TO HER WHO SHALL COME

By Cale Young Rice

Out of the night of lovelessness I call

Thee, as, in a chill chamber where no rays

Of unbelievable light and freedom fall,

Might cry one manacled! And tho’ the ways

Thou'lt come I cannot see; tho’ my heart's sore

With emptiness when morning's silent grays

Wake me to long aloneness; yet I know

Thou hast been with me, who like dawn wilt go

Beside me, when I have found thee, evermore!

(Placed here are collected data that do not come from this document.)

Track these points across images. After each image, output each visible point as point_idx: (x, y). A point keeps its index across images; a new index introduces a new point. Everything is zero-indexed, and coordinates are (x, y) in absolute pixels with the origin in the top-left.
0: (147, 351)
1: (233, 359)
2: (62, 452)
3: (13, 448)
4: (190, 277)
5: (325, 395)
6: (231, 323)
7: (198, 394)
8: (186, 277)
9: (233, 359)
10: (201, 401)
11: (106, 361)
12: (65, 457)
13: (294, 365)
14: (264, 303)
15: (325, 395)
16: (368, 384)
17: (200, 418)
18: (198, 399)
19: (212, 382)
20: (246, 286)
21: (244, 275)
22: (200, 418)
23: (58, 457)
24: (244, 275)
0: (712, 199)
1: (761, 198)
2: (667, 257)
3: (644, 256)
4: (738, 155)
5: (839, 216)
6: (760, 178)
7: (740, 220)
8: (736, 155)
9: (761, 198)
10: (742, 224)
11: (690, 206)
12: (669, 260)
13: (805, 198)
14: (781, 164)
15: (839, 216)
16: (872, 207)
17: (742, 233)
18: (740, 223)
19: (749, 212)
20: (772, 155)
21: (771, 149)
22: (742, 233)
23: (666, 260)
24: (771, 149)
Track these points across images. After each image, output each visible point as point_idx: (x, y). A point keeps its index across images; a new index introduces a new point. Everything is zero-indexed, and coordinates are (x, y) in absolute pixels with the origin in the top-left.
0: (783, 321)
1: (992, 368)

So in the garden of my heart each day

I plant thee a flower. Now the pansy, peace,

And now the lily, faith — or now a spray

Of the climbing ivy, hope. And they ne'er cease

Around the still unblossoming rose of love

To bend in fragrant tribute to her sway.

Then — for thy shelter from life's sultrier suns,

The oak of strength I set o'er joy that runs

With brooklet glee from winds that grieve above.

But where now art thou? Watching with love's eye

The eve-star wander? Listening through dim trees

Some thrilled muezzin of the forest cry

From his leafy minaret? Or by the sea's

Blue brim, while the spectral moon half o'er it hangs

Like the faery isle of Avalon, do these

My yearnings speak to thee of days thy feet

Have never trod?— Sweet, sweet, oh, more than sweet,

My own, must be our meeting's mystic pangs.

And will be soon! For last night near to-day,

Dreaming, God called me thro’ the space-built sphere

Of heaven and said, “Come, waiting one, and lay

Thine ear unto my Heart — there thou shalt hear

The secrets of this world where evils war.”

Such things I heard as must rend mortal clay

To tell, and trembled — till God, pitying,

Said, “Listen”... Oh, my love, I heard thee sing

Out of thy window to the morning star!